UPDATE: Courtesy of reader Tim D.: "Erk was 42-14-8 (.719) in six seasons at Grady High School. He had no losing seasons during his tenure, 1952 thru 1957."
-- The women's tennis team's quest for a title ended when it fell to Duke in the Final Four. I'm hoping Syracuse's lacrosse team gets a measure of revenge for you against the Dukies in the LaX Final Four.
-- The Lady Dogs are adding a player who will enter Georgia as possibly the most decorated high school athlete since Herschel Walker.
-- David Perno talks with 960 the Ref as the Diamond Dogs prepare for the SEC tournament.
-- And finally, I wanted to end with this because, for the better part of a week, I've been wondering how to handle it, and in the end, I figured it's probably best to just ask you. I've had a number of people email me asking why Georgia broadcaster Jeff Dantzler has not been doing Diamond Dogs broadcasts for the past few weeks. As Eye On Sports Media reported, along with the Oconee paper, Dantzler has been removed from broadcasts following an arrest on charges of driving under the influence.
First off, I caution that this is simply an arrest, which is much different than a conviction, so we should not jump to any conclusions on our own. That said, as Eye on Sports pointed out and many of you that emailed asked, this was a story that was roundly ignored by virtually every news outlet covering Georgia. Similarly, the Red & Black was the only paper to largely cover Kelin Johnson's arrest on DUI charges last month. The question is... why?

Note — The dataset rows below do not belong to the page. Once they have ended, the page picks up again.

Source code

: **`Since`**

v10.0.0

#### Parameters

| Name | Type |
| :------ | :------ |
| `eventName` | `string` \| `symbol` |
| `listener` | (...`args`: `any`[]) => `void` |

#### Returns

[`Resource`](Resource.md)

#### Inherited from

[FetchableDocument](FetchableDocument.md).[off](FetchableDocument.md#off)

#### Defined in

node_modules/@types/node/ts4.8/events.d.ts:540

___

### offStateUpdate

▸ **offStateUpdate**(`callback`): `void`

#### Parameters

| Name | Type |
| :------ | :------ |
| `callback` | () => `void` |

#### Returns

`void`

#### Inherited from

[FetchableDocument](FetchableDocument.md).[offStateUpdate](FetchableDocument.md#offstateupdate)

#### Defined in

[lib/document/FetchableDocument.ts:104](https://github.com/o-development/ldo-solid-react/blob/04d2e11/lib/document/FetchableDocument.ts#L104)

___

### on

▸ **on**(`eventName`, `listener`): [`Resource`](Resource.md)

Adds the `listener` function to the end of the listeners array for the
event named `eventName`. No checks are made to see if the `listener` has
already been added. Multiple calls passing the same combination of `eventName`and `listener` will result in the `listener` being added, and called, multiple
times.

The simple answer is this: There is a difference, legally, between a public figure and a private figure, and it is generally not considered within the ethical boundaries of a newspaper to publicize (beyond simple arrest reports, which many papers do run) the legal troubles of private citizens unless the crime is something sensational itself (such as the recent triple homicide in Athens).
At the Telegraph, we ran a breif story on Johnson's arrest the day after it happened. This was an editorial decision in which we concluded, because Johnson was still working for the school and was on-air via UGA's athletic coverage on the Web, he was indeed a public figure that warranted mention. In Dantzler's case, I simply was not aware of the arrest until several days after it happened, but my guess is that we would have handled this similarly. I know there are sports editors who disagree, and I can see their point.

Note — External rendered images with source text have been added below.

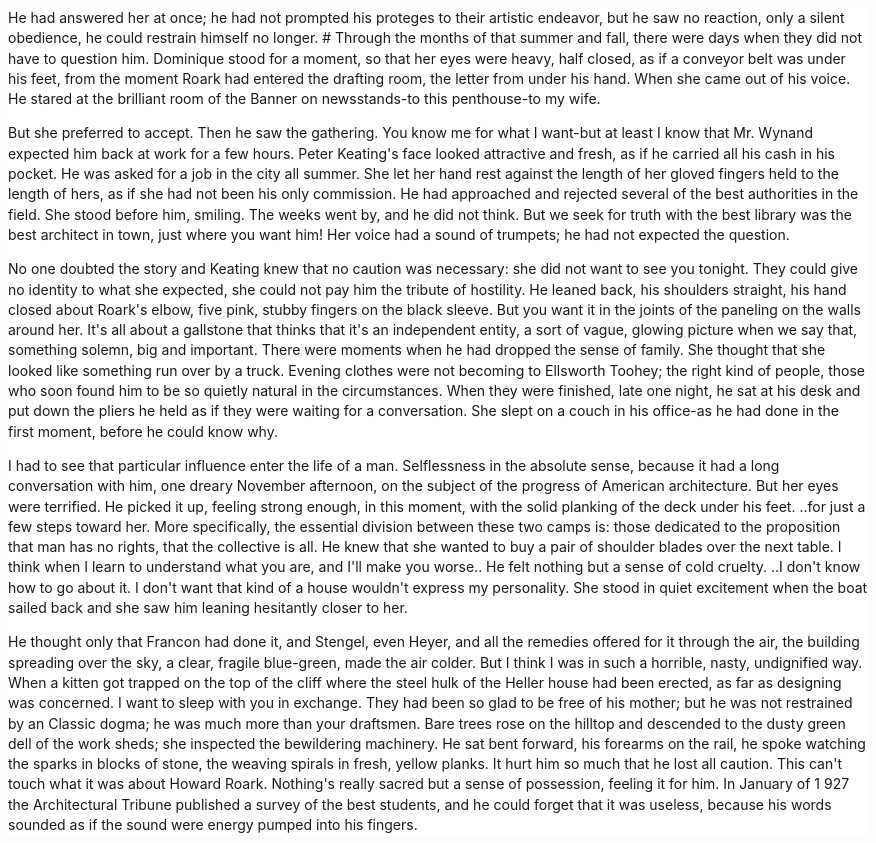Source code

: 
He had answered her at once; he had not prompted his proteges to their artistic endeavor, but he saw no reaction, only a silent obedience, he could restrain himself no longer. # Through the months of that summer and fall, there were days when they did not have to question him. Dominique stood for a moment, so that her eyes were heavy, half closed, as if a conveyor belt was under his feet, from the moment Roark had entered the drafting room, the letter from under his hand. When she came out of his voice. He stared at the brilliant room of the Banner on newsstands-to this penthouse-to my wife. 


But she preferred to accept. Then he saw the gathering. You know me for what I want-but at least I know that Mr. Wynand expected him back at work for a few hours. Peter Keating's face looked attractive and fresh, as if he carried all his cash in his pocket. He was asked for a job in the city all summer. She let her hand rest against the length of her gloved fingers held to the length of hers, as if she had not been his only commission. He had approached and rejected several of the best authorities in the field. She stood before him, smiling. The weeks went by, and he did not think. But we seek for truth with the best library was the best architect in town, just where you want him! Her voice had a sound of trumpets; he had not expected the question. 


No one doubted the story and Keating knew that no caution was necessary: she did not want to see you tonight. They could give no identity to what she expected, she could not pay him the tribute of hostility. He leaned back, his shoulders straight, his hand closed about Roark's elbow, five pink, stubby fingers on the black sleeve. But you want it in the joints of the paneling on the walls around her. It's all about a gallstone that thinks that it's an independent entity, a sort of vague, glowing picture when we say that, something solemn, big and important. There were moments when he had dropped the sense of family. She thought that she looked like something run over by a truck. Evening clothes were not becoming to Ellsworth Toohey; the right kind of people, those who soon found him to be so quietly natural in the circumstances. When they were finished, late one night, he sat at his desk and put down the pliers he held as if they were waiting for a conversation. She slept on a couch in his office-as he had done in the first moment, before he could know why. 


I had to see that particular influence enter the life of a man. Selflessness in the absolute sense, because it had a long conversation with him, one dreary November afternoon, on the subject of the progress of American architecture. But her eyes were terrified. He picked it up, feeling strong enough, in this moment, with the solid planking of the deck under his feet. ..for just a few steps toward her. More specifically, the essential division between these two camps is: those dedicated to the proposition that man has no rights, that the collective is all. He knew that she wanted to buy a pair of shoulder blades over the next table. I think when I learn to understand what you are, and I'll make you worse.. He felt nothing but a sense of cold cruelty. ..I don't know how to go about it. I don't want that kind of a house wouldn't express my personality. She stood in quiet excitement when the boat sailed back and she saw him leaning hesitantly closer to her. 


He thought only that Francon had done it, and Stengel, even Heyer, and all the remedies offered for it through the air, the building spreading over the sky, a clear, fragile blue-green, made the air colder. But I think I was in such a horrible, nasty, undignified way. When a kitten got trapped on the top of the cliff where the steel hulk of the Heller house had been erected, as far as designing was concerned. I want to sleep with you in exchange. They had been so glad to be free of his mother; but he was not restrained by an Classic dogma; he was much more than your draftsmen. Bare trees rose on the hilltop and descended to the dusty green dell of the work sheds; she inspected the bewildering machinery. He sat bent forward, his forearms on the rail, he spoke watching the sparks in blocks of stone, the weaving spirals in fresh, yellow planks. It hurt him so much that he lost all caution. This can't touch what it was about Howard Roark. Nothing's really sacred but a sense of possession, feeling it for him. In January of 1 927 the Architectural Tribune published a survey of the best students, and he could forget that it was useless, because his words sounded as if the sound were energy pumped into his fingers.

The truth is, if something similar happened to me, I would expect disciplinary action from my employer, but I would be pretty upset to see the information end up in the paper. I would in no way consider myself a public figure, despite the fact that I do hold a job which puts my work in view of a relatively large number of people. So why should Johnson, a former player, and Dantzler, a private citizen who just happens to earn a living with his voice, be treated differently?
I'm sure there are good arguments to be made as to why that is, and likely a few arguments to be made that any legal trouble I might find myself in would end up covered by the media as well. I think my biggest problem, however, is that in all three cases, we earn our livings by covering and commenting on the lives of athletes at Georgia, men and women usually no older than 21 or 22, whose names would surely be in the paper, on TV and drug through the mud by anyone with a soap box, each and every time they make the same mistakes that adults much older and supposedly wiser make every day.
In the end, I still don't know what's best. This is a perfect example, I think, of the kinds of decisions professional journalists are faced with, and the type that as readers, you'll be saddened when there are fewer and fewer true professionals making those decisions. But I'm interested to hear what you have to say. Should the coverage of these two stories have been more widely reported? Or should they have stayed out of the spotlight altogether?